(RECORDS TO PROCESS)

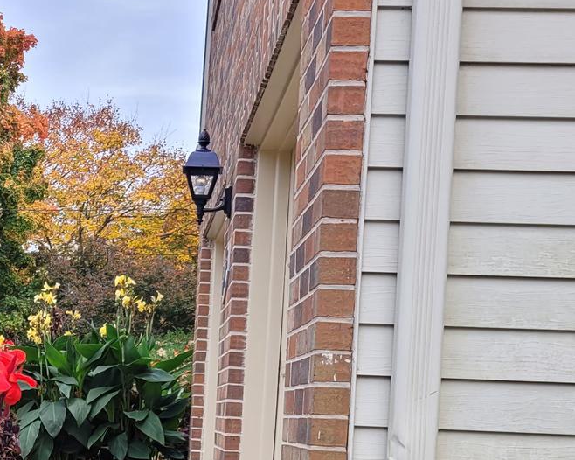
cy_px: 524
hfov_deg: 23.5
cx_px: 62
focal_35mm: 79
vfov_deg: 18.6
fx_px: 1344
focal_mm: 5.4
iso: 40
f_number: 1.8
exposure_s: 1/296
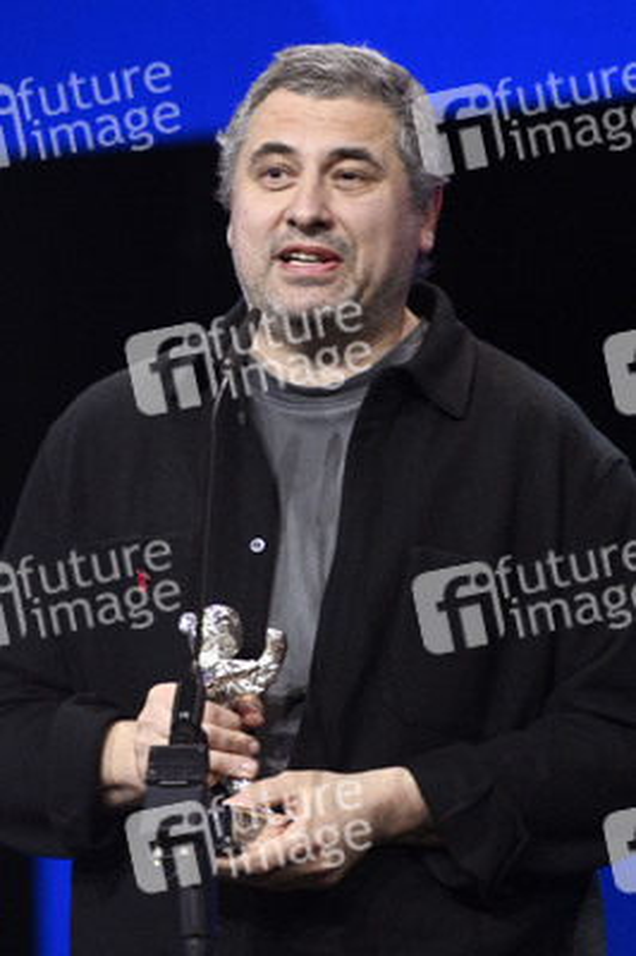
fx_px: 8494
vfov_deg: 6.4
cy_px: 478
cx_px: 318
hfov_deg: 4.3
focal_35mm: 320
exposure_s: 1/200
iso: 10000
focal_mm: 320
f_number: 5.6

(End RECORDS TO PROCESS)

TASK DESCRIPTION
I'd like the material repeated word for word, without the pictures it holds.

TASK ANSWER
cy_px: 524
hfov_deg: 23.5
cx_px: 62
focal_35mm: 79
vfov_deg: 18.6
fx_px: 1344
focal_mm: 5.4
iso: 40
f_number: 1.8
exposure_s: 1/296
fx_px: 8494
vfov_deg: 6.4
cy_px: 478
cx_px: 318
hfov_deg: 4.3
focal_35mm: 320
exposure_s: 1/200
iso: 10000
focal_mm: 320
f_number: 5.6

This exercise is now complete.